Baca berita dengan sedikit iklan, klik di sini

Hukum

Lenyapnya Hak Memberi Tanda Bintang

Mahkamah Konstitusi memangkas kewenangan DPR dalam mengurus hal-hal teknis keuangan negara. Hak Dewan yang selama ini jadi sumber korupsi.

2 Juni 2014 | 00.00 WIB

Image of Tempo
Perbesar

Baca berita dengan sedikit iklan, klik di sini

Kewenangan yang disebut-sebut sebagai biang korupsi itu akhirnya dipangkas. Kamis dua pekan lalu, dengan suara bulat, Mahkamah Konstitusi mengetuk palu: menyatakan kewenangan Dewan Perwakilan Rakyat yang berkaitan dengan "menahan" dan mengatur teknis penggunaan anggaran dihapuskan.

Putusan itu disambut sejumlah aktivis antikorupsi dengan sukaria. "Praktek korupsi terjadi karena Dewan memiliki kewenangan dalam keuangan negara yang berlebihan," kata Erwin Natosmal Oemar, juru bicara Tim Penyelamatan Keuangan Negara-koalisi sejumlah lembaga swadaya masyarakat antikorupsi-Kamis pekan lalu.

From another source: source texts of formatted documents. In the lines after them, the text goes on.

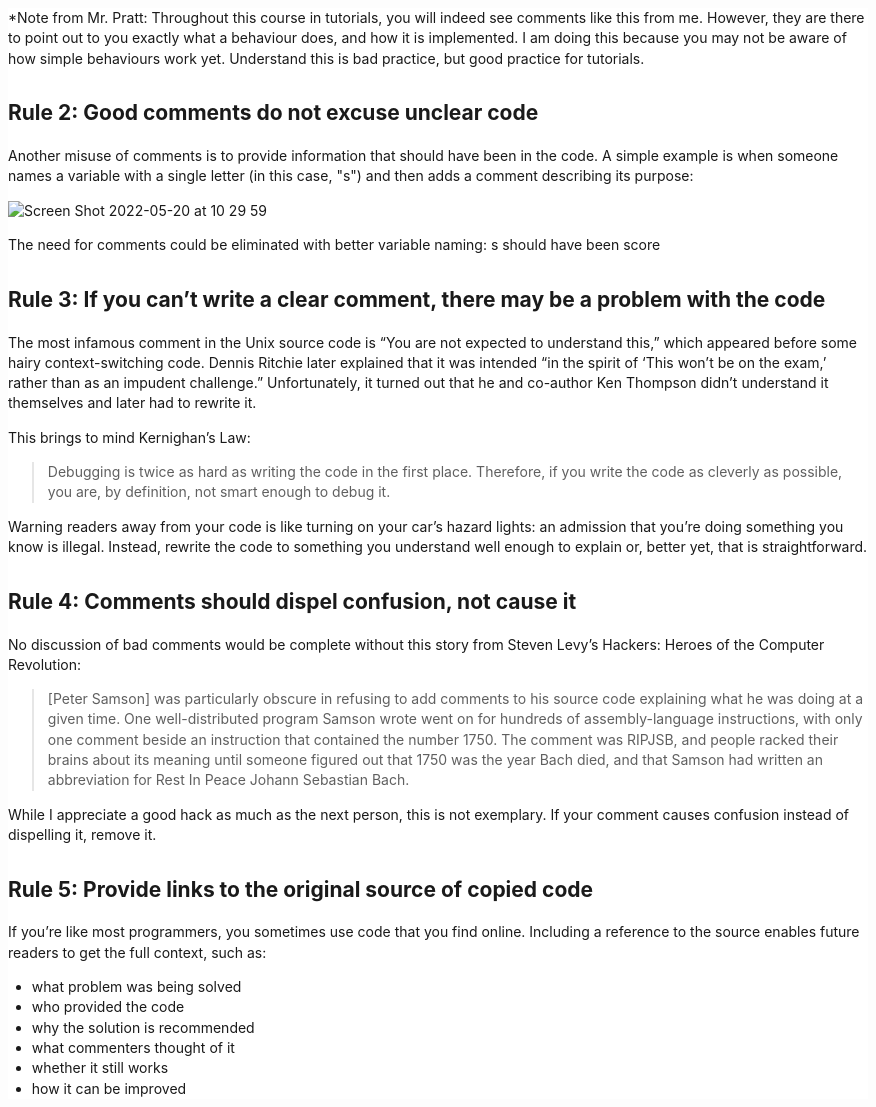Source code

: *Note from Mr. Pratt: Throughout this course in tutorials, you will indeed see comments like this from me. However, they are there to point out to you exactly what a behaviour does, and how it is implemented. I am doing this because you may not be aware of how simple behaviours work yet. Understand this is bad practice, but good practice for tutorials. 

## Rule 2: Good comments do not excuse unclear code
Another misuse of comments is to provide information that should have been in the code. A simple example is when someone names a variable with a single letter (in this case, "s") and then adds a comment describing its purpose:

<img width="697" alt="Screen Shot 2022-05-20 at 10 29 59" src="https://user-images.githubusercontent.com/101632496/169487769-2727e2fd-6275-4882-b991-0abcc8d739f3.png">

The need for comments could be eliminated with better variable naming: s should have been score

## Rule 3: If you can’t write a clear comment, there may be a problem with the code
The most infamous comment in the Unix source code is “You are not expected to understand this,” which appeared before some hairy context-switching code. Dennis Ritchie later explained that it was intended “in the spirit of ‘This won’t be on the exam,’ rather than as an impudent challenge.” Unfortunately, it turned out that he and co-author Ken Thompson didn’t understand it themselves and later had to rewrite it.

This brings to mind Kernighan’s Law:

> Debugging is twice as hard as writing the code in the first place. Therefore, if you write the code as cleverly as possible, you are, by definition, not smart enough to debug it.

Warning readers away from your code is like turning on your car’s hazard lights: an admission that you’re doing something you know is illegal. Instead, rewrite the code to something you understand well enough to explain or, better yet, that is straightforward.

## Rule 4: Comments should dispel confusion, not cause it
No discussion of bad comments would be complete without this story from Steven Levy’s Hackers: Heroes of the Computer Revolution:

> [Peter Samson] was particularly obscure in refusing to add comments to his source code explaining what he was doing at a given time. One well-distributed program Samson wrote went on for hundreds of assembly-language instructions, with only one comment beside an instruction that contained the number 1750. The comment was RIPJSB, and people racked their brains about its meaning until someone figured out that 1750 was the year Bach died, and that Samson had written an abbreviation for Rest In Peace Johann Sebastian Bach.

While I appreciate a good hack as much as the next person, this is not exemplary. If your comment causes confusion instead of dispelling it, remove it.

## Rule 5: Provide links to the original source of copied code
If you’re like most programmers, you sometimes use code that you find online. Including a reference to the source enables future readers to get the full context, such as:

- what problem was being solved
- who provided the code
- why the solution is recommended
- what commenters thought of it
- whether it still works
- how it can be improved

Korupsi yang terjadi di Dewan itu memang sudah mengantarkan sejumlah pelakunya ke bui. Pusat Pelaporan dan Analisis Transaksi Keuangan pada 2012 bahkan pernah melansir adanya sekitar 2.000 rekening mencurigakan yang di antaranya milik para anggota Badan Anggaran.

Mahkamah Konstitusi dua pekan lalu itu mengabulkan dua dari empat permohonan uji materi Undang-Undang Nomor 17 Tahun 2003 tentang Keuangan Negara dan UU Nomor 27 Tahun 2009 tentang MPR, DPR, DPD, dan DPR. Dua undang-undang itu memberikan kewenangan kepada DPR membahas anggaran hingga "satuan tiga"-tahap yang demikian teknis dan cukup mendetail sehingga diduga sebagai lahan subur memunculkan korupsi. Menurut Erwin, karena kewenangan DPR menentukan anggaran hingga satuan tiga, seperti unit organisasi, program, dan jenis belanja, peluang korupsi menganga lebar di badan ini.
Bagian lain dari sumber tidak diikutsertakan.